Start of DATA PROVIDED

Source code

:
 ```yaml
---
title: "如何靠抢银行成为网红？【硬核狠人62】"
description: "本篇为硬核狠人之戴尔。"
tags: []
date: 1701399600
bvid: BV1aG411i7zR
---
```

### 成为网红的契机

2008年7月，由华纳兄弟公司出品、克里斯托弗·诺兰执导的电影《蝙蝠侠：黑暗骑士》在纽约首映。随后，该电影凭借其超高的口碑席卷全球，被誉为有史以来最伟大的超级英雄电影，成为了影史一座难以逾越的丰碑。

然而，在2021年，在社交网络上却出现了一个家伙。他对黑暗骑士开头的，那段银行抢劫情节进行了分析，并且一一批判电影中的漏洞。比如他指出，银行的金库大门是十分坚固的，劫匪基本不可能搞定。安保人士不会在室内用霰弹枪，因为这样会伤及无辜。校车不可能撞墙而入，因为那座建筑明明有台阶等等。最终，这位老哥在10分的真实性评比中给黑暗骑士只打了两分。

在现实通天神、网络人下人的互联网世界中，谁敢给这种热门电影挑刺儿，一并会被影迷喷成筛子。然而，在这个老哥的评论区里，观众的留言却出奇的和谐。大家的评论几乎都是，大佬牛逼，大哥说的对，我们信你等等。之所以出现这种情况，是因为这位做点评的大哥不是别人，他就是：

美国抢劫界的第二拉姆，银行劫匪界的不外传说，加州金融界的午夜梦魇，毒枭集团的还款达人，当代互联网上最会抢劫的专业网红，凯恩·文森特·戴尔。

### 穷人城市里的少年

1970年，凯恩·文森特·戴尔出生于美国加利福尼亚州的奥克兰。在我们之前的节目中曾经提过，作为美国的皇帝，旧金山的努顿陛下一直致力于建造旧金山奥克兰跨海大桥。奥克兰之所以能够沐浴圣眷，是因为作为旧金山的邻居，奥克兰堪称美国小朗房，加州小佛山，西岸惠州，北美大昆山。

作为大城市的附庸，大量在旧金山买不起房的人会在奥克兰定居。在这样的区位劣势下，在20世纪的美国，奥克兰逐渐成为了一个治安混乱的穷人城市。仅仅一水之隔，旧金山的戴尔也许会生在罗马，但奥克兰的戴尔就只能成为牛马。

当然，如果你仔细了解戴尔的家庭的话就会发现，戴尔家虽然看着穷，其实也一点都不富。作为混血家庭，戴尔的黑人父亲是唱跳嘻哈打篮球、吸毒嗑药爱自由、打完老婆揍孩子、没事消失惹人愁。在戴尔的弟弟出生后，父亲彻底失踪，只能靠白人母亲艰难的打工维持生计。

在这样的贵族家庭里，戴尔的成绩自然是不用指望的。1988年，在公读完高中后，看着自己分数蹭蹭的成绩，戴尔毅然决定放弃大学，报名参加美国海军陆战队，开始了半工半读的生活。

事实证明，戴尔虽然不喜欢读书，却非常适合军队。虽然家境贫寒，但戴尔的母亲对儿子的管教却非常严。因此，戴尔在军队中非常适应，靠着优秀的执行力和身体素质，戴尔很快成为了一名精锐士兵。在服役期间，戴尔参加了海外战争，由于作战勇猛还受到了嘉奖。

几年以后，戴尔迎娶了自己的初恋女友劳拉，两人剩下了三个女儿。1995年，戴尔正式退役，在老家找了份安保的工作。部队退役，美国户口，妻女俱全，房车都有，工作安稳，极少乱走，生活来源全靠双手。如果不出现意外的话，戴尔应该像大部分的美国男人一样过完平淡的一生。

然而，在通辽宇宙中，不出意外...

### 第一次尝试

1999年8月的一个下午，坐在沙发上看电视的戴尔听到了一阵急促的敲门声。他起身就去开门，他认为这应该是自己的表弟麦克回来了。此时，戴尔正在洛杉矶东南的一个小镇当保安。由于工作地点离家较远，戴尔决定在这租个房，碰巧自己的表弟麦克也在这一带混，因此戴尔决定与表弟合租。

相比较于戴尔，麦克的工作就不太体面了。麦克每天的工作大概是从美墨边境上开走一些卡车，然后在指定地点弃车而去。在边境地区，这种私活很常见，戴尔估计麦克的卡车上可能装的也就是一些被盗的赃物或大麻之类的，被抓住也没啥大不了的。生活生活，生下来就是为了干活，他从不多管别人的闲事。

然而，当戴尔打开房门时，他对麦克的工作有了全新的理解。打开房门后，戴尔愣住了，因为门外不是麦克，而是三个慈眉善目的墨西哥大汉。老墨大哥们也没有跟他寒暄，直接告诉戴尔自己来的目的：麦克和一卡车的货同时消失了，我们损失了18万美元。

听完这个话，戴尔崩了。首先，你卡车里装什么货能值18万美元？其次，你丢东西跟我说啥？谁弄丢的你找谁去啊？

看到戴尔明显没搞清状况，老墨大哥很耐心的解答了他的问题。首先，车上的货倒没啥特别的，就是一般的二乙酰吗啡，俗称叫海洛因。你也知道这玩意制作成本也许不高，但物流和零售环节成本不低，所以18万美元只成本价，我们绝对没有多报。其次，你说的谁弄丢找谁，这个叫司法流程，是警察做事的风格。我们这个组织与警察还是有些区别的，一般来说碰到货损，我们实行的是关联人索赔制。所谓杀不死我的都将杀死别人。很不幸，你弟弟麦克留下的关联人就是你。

End of DATA PROVIDED

### WORK REQUEST
Starting at the top of the listing above, repeat every line exactly until the line that contains "然而，在2021年，在社交网" has been repeated too.

### EXERCISE RESPONSE
Source code

:
 ```yaml
---
title: "如何靠抢银行成为网红？【硬核狠人62】"
description: "本篇为硬核狠人之戴尔。"
tags: []
date: 1701399600
bvid: BV1aG411i7zR
---
```

### 成为网红的契机

2008年7月，由华纳兄弟公司出品、克里斯托弗·诺兰执导的电影《蝙蝠侠：黑暗骑士》在纽约首映。随后，该电影凭借其超高的口碑席卷全球，被誉为有史以来最伟大的超级英雄电影，成为了影史一座难以逾越的丰碑。

然而，在2021年，在社交网络上却出现了一个家伙。他对黑暗骑士开头的，那段银行抢劫情节进行了分析，并且一一批判电影中的漏洞。比如他指出，银行的金库大门是十分坚固的，劫匪基本不可能搞定。安保人士不会在室内用霰弹枪，因为这样会伤及无辜。校车不可能撞墙而入，因为那座建筑明明有台阶等等。最终，这位老哥在10分的真实性评比中给黑暗骑士只打了两分。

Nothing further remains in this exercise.